= Pasquale Scutari =

Pasquale Scutari is an Italian linguist and Albanologist.

Scutari was born in the Arbereshe San Costantino Albanese in the Province of Potenza, southern Italy in 1952. He graduated from the "Istituto Magistrale di Lagonegro" and later he enrolled in the Faculty of Philology of the University of Bari in 1976.

As a very fond of Arbereshe language person, he has participated in many convents and seminars, between others "La diversità linguistica, patrimonio culturale della Basilicata" (The linguistic diversity, cultural patrimony of Basilicata), held in San Costantino Albanese in 2004.

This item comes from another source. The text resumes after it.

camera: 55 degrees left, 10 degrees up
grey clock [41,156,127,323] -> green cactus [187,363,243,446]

He received a docent title from the University of Basilicata in 2003 with the title "Operatore linguistico e culturale di area arbëreshe" (Linguistic and cultural operator in the Arbereshe area). Scutari is a collaborator of the periodical Bashkia (The municipality), cultural section, issued by the Municipality of S.Constantino Albanese.

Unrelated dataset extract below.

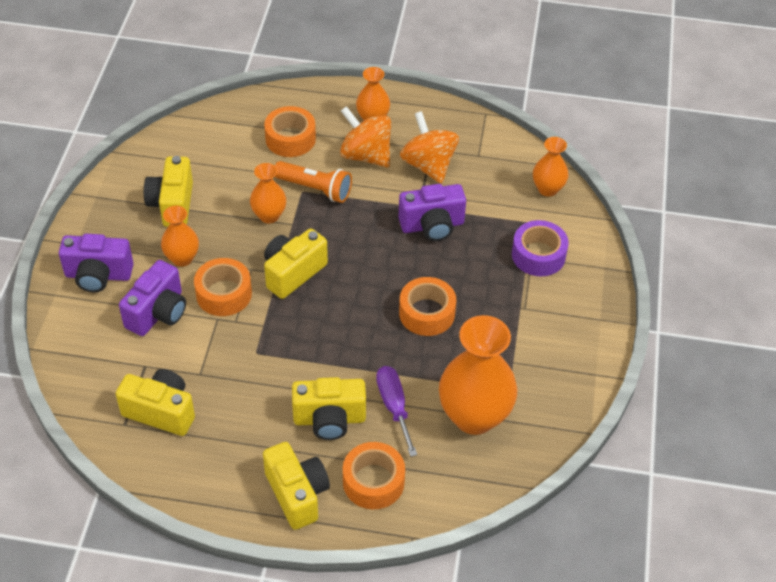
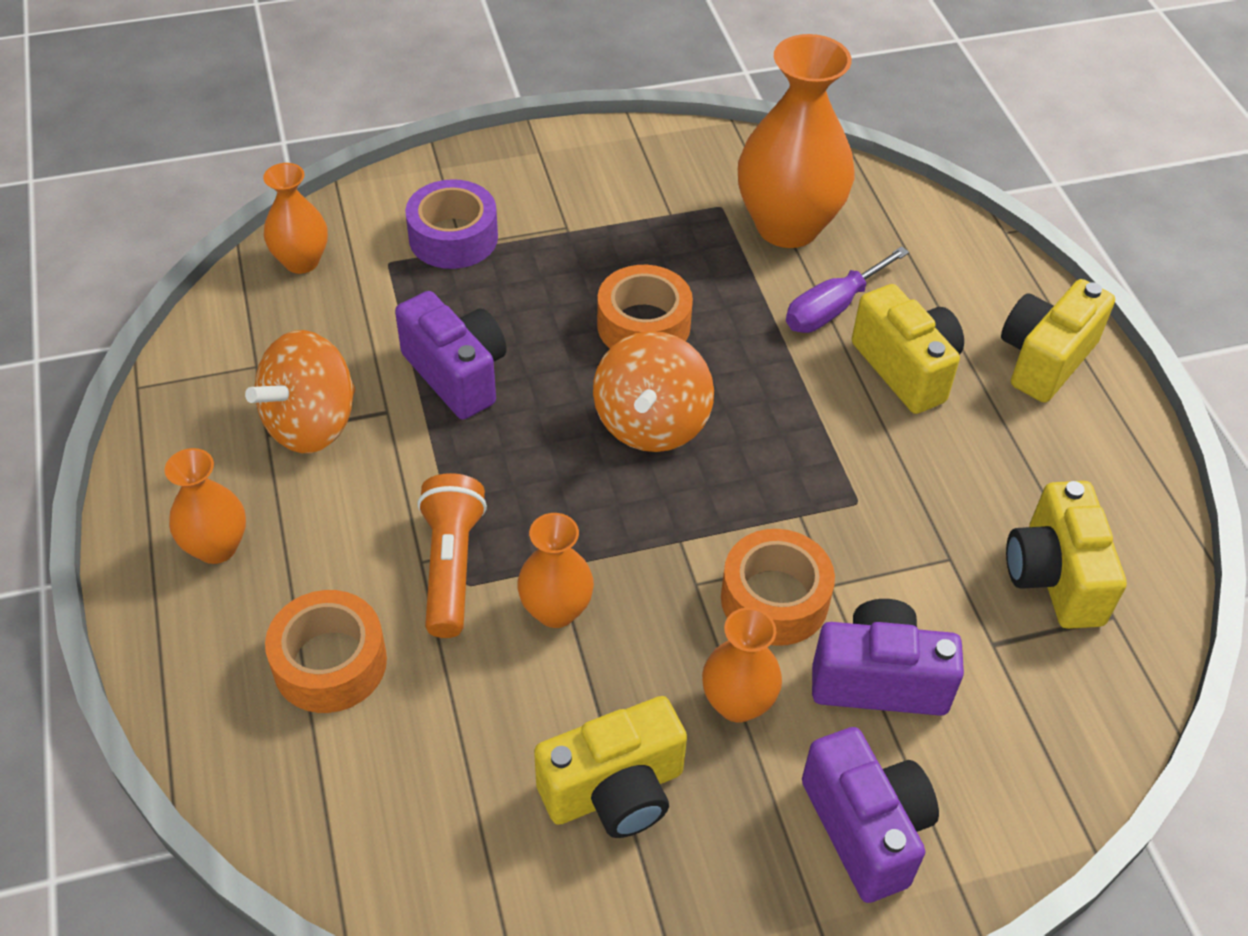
camera: 115 degrees left, 0 degrees up
yellow camera [264,228,328,299] -> none
orange spinning top [340,106,391,167] -> orange spinning top moved to [593,331,714,452]
orange tape [343,442,405,509] -> none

Scutari is the author of many studies and monographs on the Albanian dialects of Italy.

==Works==
- Gli Arbëreshë e la «Rilindja». Il contributo al Risorgimento degli intellettuali di San Costantino Albanese (The Arbëresh and "Rilindja". The contribution to the unification of Albanian intellectuals of San Costantino Albanese), Consenza: Università della Calabria, Dipartimento di Linguistica, Sezione di Albanologia, 2010. ISBN 9788896513057.
- Dizionario arbëresh di San Costantino Albanese (Arberesh dictionary of San Costantino Albanese), Rende, 2010. OCLC 867173600.
- Spigolature lessicali sulla parlata degli Arbëreshë di San Costantino Albanese (Lexical gleanings of the Arbëreshë spoken in San Costantino Albanese), S.l.: s.n.: 1991. OCLC 883711451.
- Il lessico della parlata arbëreshe di San Costantino Albanese (The vocabulary of the Arbereshe spoken in San Costantino Albanese), Rende: 2002, series: Studi e testi di albanistica, 11, ISBN 9788886067904.
- I nomi delle piante nella comunità albanese del Pollino Lucano (The names of the plants in the Albanian community of Pollino Lucano), Rende (CS): CELUC, 2005, series: Studi e testi di albanistica, 15. ISBN 9788874580354.
- Uno studio fonologico morfologico sulla parlata arbereshe di San Costantino Albanese (A study on the phonological morphological Arbereshe spoken in San Costantino Albanese), Cosenza: Benvenuto, 1997. OCLC 157053016.